Самоварова растирала по щекам слезы.
– Да не убивайтесь вы по ним, Варвара Сергеевна! Неправы все. Всегда и все. Но можно быть неправым и идти, а можно быть неправым и стоять.
– Кто это сказал?
– Одна славная женщина, – вздохнул он, – немного похожая на вас…
Поезд замедлил ход.
В черничном мареве за окном замелькали убогие пригородные домишки, которые сменились длинными, угрюмыми станционными пристройками, затем показались стоявшие на рельсах поезда. Наглухо запертые, еще мокрые от ночной прохлады вагоны, вызывали наибольшую, необъяснимую печаль.

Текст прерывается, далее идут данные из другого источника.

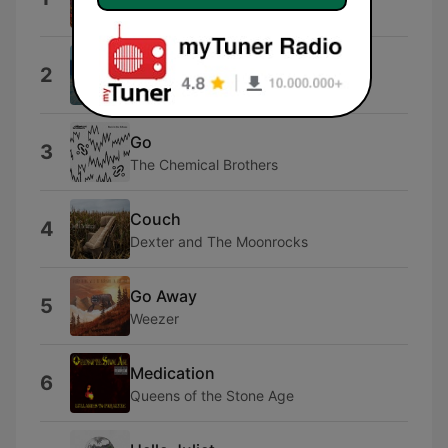
Tame Impala
Funeral
2
Phoebe Bridgers
Go
3
The Chemical Brothers
Couch
4
Dexter and The Moonrocks
Go Away
5
Weezer
Medication
6
Queens of the Stone Age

Будто прожитые напрасно жизни, поезда застыли в своей бездоказательной правоте, растворяя в сдуревшей, белесой, пожадничавшей на темноту ночи укоризненный вопрос к своим создателям.
– Пора, Варвара Сергеевна, мы подъезжаем, просыпайтесь!
Упавшая на пол вагона шаль оказалась насквозь вымокшим одеялом.
Заставив себя съесть йогурт, Самоварова поставила на плиту турку с кофе и отошла к окну раздвинуть шторы.
«Пш-ш-ш» – тугая кофейная шапка норовила вырваться за пределы турки, но Варвара Сергеевна успела подскочить и выключить газ.
Поворчав, пенка стала оседать.
«Уф…» – выдохнула Самоварова.
У Аньки был пунктик: не слишком аккуратная в быту, она не терпела ни малейшего пятнышка на варочной поверхности.
Варвара Сергеевна наполнила ароматным напитком чашку и вернулась в свою комнату.
Открыла настежь окно и, прикурив, набрала Никитина.
Она прекрасно знала, что в утренние часы полковник всегда занят, но на ее звонок он среагировал мгновенно.
– Да! – гаркнул в трубку Никитин.
– У меня есть ответ, – сказала она трубке и бросила хлебный мякиш голубям, сидевшим на козырьке подъезда. – Да, сегодня зайду… Нет, я не морочу голову, зайду обязательно. Ну все, отбой.
Голуби сгрудились вокруг хлебных крошек и ожесточенно боролись за каждую.
Им и в голову не пришло посмотреть наверх.
Оставшиеся на пальцах крошки рассыпались по подоконнику.
Нахмурясь, Варвара Сергеевна медленно закрыла окно.